= Beginning of Section =
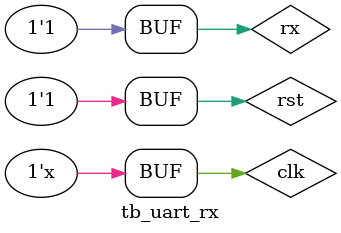
<source format=sv>

`timescale 1ns / 1ps

module tb_uart_rx();
    
    logic clk = 0;
    logic rst;
    logic rx; 
    
    always begin 
        #50000 // 0.1ms clk [0.05ms high -> 0.05ms low] 
        clk = ~clk;
    end  
    
    initial begin
        rst = 1;
        #10000
        rst = 0; 
        #10000
        rst = 1;
        
        // ½Ã¹Ä·¹ÀÌ¼ÇÀ» À§ÇØ rx ½ÅÈ£¿¡ ½Ã¸®¾ó µ¥ÀÌÅÍ Á¦°ø
        // ¿¹: 0x48 (ASCII 'H') Àü¼Û
        // ½ÃÀÛ ºñÆ® (0), µ¥ÀÌÅÍ ºñÆ® (01001000), Á¤Áö ºñÆ® (1)
        #10000 rx = 0; // ½ÃÀÛ ºñÆ®
        #10000 rx = 0; // LSB
        #10000 rx = 0;
        #10000 rx = 1;
        #10000 rx = 0;
        #10000 rx = 0;
        #10000 rx = 1;
        #10000 rx = 0;
        #10000 rx = 1; // MSB
        #10000 rx = 1; // Á¤Áö ºñÆ®
    end
    
    uart_rx DUT
    (
        .clk(clk),
        .rst(rst),
        .rx(rx)
    ); 
    
endmodule

</source>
= End of Section =
(WORK TASK): The whole listing should be printed again exactly as written, images excluded.

(EXERCISE RESULT):
<source format=sv>

`timescale 1ns / 1ps

module tb_uart_rx();
    
    logic clk = 0;
    logic rst;
    logic rx; 
    
    always begin 
        #50000 // 0.1ms clk [0.05ms high -> 0.05ms low] 
        clk = ~clk;
    end  
    
    initial begin
        rst = 1;
        #10000
        rst = 0; 
        #10000
        rst = 1;
        
        // ½Ã¹Ä·¹ÀÌ¼ÇÀ» À§ÇØ rx ½ÅÈ£¿¡ ½Ã¸®¾ó µ¥ÀÌÅÍ Á¦°ø
        // ¿¹: 0x48 (ASCII 'H') Àü¼Û
        // ½ÃÀÛ ºñÆ® (0), µ¥ÀÌÅÍ ºñÆ® (01001000), Á¤Áö ºñÆ® (1)
        #10000 rx = 0; // ½ÃÀÛ ºñÆ®
        #10000 rx = 0; // LSB
        #10000 rx = 0;
        #10000 rx = 1;
        #10000 rx = 0;
        #10000 rx = 0;
        #10000 rx = 1;
        #10000 rx = 0;
        #10000 rx = 1; // MSB
        #10000 rx = 1; // Á¤Áö ºñÆ®
    end
    
    uart_rx DUT
    (
        .clk(clk),
        .rst(rst),
        .rx(rx)
    ); 
    
endmodule

</source>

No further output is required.